There are two types of attacks you need to worry about. The first is highly targeted, and will usually hit you at work. This is where the really powerful AI is being deployed, with attackers mapping organizations and conducting sophisticated operations to steal money or data or both. Successful detection requires user training, strict adherence to rules and IT security. But as The Financial Times warned last week, “phishing scams generated using AI may also be more likely to bypass companies’ email filters and cyber security training.”
The second is more hit and hope, but it’s where AI will have a much wider impact. Mass attacks targeting thousands of even hundreds of thousands of addresses at a time will change. Most of the fraudulent or malicious emails hooked by Google or hitting your Gmail inbox still remain detectable. Enhancing the quality and the look and feel of such phishing lures, and even combining them with calls or other messages from seemingly trusted sources will trick millions of users.
But outside of work, those attackers need an address to target. Your Gmail addresses will be found on countless lists and in multiple leaks. You can be certain of that. This is why Google’s new shielded email addresses are so critical. Expected to come in a 2025 upgrade, these will enable you to stop giving out your real Gmail address to people or companies that ask for them. You can use aliases linking back to your real address, and then switch those off if you find they’re being targeted. Apple’s similar system is a sure fire way of drastically reducing phishing mails.
Gmail didn’t get off to a good start on the security and privacy front, but it’s much better now and its new upgrades make it an account worth keeping. But only if you use the new security upgrades and common sense to ensure you don’t lose your Gmail account (and those it leads to) to hackers or simply through lack of use.
Last month, I advised Apple users to run a Safety Check on their accounts, available through iPhone’s Security & Privacy settings. Google users should do the same. “This will show you who you’re sharing data with, the apps accessing your information, devices linked to your account and which can access your phone.”
Google says that “to protect your Google Account,” it “strongly recommends” using its account security checkup “regularly.” It’s very easy to do so. Just sign into your Google Account, tap or click on your profile picture, and then select “recommended actions.” The results are even color-coded. “Blue for security tips, yellow for important steps and red for urgent ones. A green shield with a check mark means your account is healthy and no immediate action is needed.”
Google does offer a big red button to better secure your account—its Advanced Protection Program. But just as I advised Apple users, this is not for you unless “you’re a journalist, activist, or someone else at risk of targeted online attacks.” Don’t be lulled into opting in, thinking you need the ultimate level of protection if you don’t. It will stop many of your devices and services working as you’d expect them to.
Adhering to Google’s critical recommendations around passwords and MFA, the use of passkeys, and safe browsing will go a long way to keeping you safe. But none of that replaces the need to adhere to basic rules. No apps from outside official stores, no links, no attachments, and no sharing your primary email address when shielded email becomes available. You might also consider a new account and address if yours has been around a while and is already a honeypot for spam and phishing.
The other thing you must do to ensure you don’t lose your account is to keep using it of course. It’s a bit obvious, but if you allow accounts to run stale through lack of use, then Google will delete them. If you do have accounts you don’t use but want to keep, just make sure you log into them once in a while. Details here — but currently the timeline is set at two-years, so little chance of a surprise.

= TASK SET =
- a) For the article on Gmail security, decide whether each statement below agrees with it, answering yes or no and quoting the words that settle it: (i) Google's shielded email addresses are expected to arrive in a 2025 upgrade; (ii) the article advises every Gmail user to opt into the Advanced Protection Program; (iii) Google currently deletes unused accounts after one year.
- b) According to the article on Gmail security, what result of Google's account security checkup means the account is healthy?
- c) Reproduce word for word the passage of the article on Gmail security starting with "Gmail didn’t get" and going on through "lack of use.".

= Spatial grounding data =

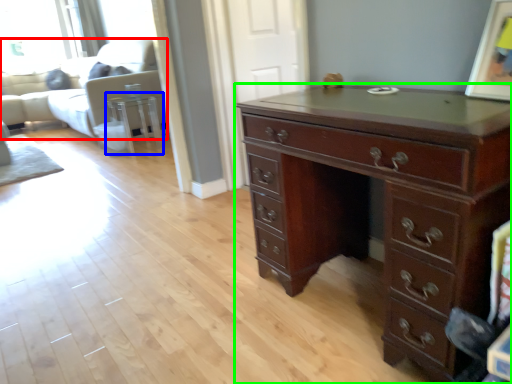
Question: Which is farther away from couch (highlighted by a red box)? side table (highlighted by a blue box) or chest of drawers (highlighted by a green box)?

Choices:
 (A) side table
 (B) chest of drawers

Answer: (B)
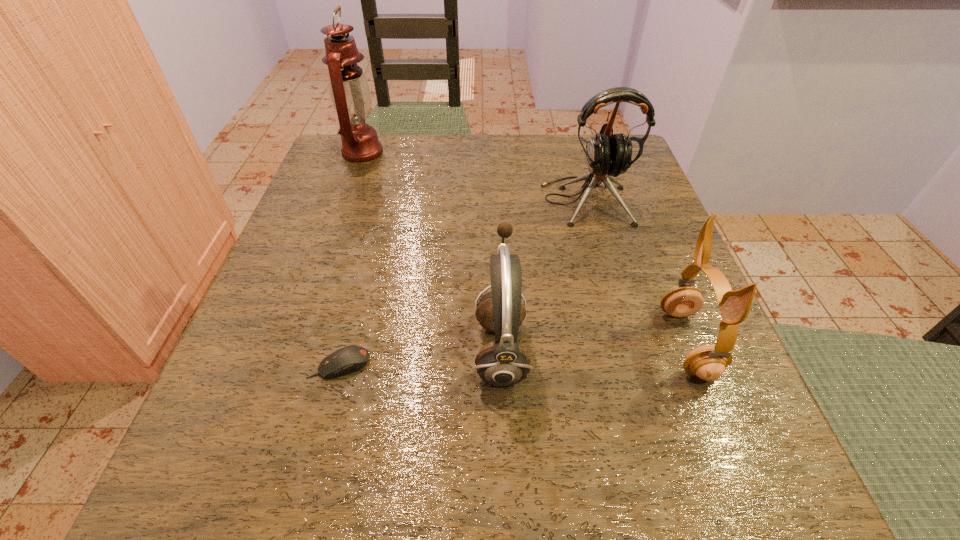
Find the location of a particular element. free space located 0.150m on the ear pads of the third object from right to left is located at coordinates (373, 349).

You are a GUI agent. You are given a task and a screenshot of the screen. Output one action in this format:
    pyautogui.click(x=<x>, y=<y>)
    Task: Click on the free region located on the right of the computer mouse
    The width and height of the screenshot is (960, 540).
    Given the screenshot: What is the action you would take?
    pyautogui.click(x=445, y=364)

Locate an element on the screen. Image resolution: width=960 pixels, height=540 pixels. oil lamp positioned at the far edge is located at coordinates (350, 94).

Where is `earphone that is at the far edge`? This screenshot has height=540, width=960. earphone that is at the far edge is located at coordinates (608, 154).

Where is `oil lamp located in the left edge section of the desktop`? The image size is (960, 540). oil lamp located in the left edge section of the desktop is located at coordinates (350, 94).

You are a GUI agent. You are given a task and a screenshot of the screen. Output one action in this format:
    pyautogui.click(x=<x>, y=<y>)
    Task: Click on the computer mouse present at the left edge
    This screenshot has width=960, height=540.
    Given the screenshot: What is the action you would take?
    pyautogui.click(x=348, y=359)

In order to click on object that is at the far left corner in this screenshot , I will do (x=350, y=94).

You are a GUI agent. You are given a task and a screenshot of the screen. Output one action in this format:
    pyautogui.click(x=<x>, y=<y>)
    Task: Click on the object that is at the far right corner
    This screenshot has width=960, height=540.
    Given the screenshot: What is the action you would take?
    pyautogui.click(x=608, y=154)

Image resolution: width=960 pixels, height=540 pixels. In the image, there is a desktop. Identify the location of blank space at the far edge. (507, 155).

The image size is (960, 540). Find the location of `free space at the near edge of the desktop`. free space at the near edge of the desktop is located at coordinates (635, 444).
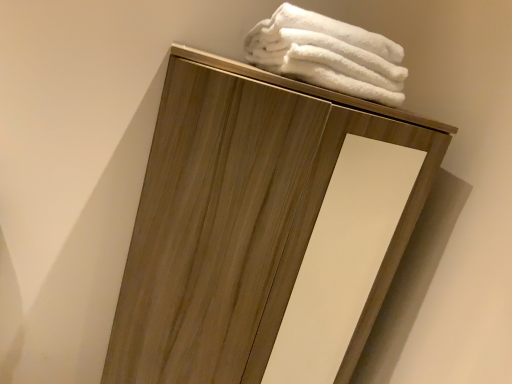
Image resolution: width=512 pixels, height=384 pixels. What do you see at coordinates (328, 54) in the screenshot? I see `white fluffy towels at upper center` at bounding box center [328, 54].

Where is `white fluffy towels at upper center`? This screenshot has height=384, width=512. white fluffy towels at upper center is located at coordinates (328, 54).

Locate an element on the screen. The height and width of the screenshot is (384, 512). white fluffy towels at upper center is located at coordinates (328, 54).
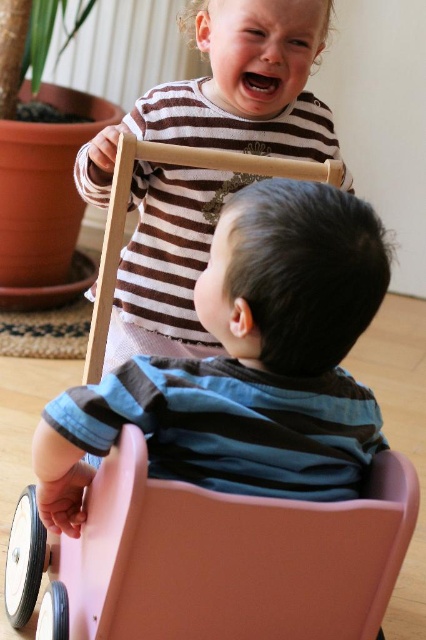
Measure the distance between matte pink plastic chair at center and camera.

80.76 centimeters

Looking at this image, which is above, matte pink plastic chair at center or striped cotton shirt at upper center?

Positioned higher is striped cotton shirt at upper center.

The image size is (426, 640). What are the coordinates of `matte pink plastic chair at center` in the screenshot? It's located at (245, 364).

...

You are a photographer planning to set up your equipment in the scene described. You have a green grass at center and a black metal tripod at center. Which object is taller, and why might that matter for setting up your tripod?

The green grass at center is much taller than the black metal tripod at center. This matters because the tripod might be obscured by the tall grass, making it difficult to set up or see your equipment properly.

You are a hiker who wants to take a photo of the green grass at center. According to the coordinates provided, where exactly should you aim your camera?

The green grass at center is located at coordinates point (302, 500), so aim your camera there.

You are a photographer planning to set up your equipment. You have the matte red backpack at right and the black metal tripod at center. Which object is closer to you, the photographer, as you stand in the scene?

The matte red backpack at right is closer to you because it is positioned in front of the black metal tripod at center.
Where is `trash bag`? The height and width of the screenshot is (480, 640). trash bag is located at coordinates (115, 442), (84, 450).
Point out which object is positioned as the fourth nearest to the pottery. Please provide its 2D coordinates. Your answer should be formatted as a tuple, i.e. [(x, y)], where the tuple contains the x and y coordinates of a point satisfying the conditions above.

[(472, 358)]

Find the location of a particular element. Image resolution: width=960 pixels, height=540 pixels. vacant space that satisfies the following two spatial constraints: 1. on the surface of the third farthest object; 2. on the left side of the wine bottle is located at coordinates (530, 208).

= REPLIES =
- a)
(i) Yes: "Expected to come in a 2025 upgrade"
(ii) No: "this is not for you unless “you’re a journalist, activist, or someone else at risk of targeted online attacks.”"
(iii) No: "currently the timeline is set at two-years"

- b) A green shield with a check mark.

- c)
Gmail didn’t get off to a good start on the security and privacy front, but it’s much better now and its new upgrades make it an account worth keeping. But only if you use the new security upgrades and common sense to ensure you don’t lose your Gmail account (and those it leads to) to hackers or simply through lack of use.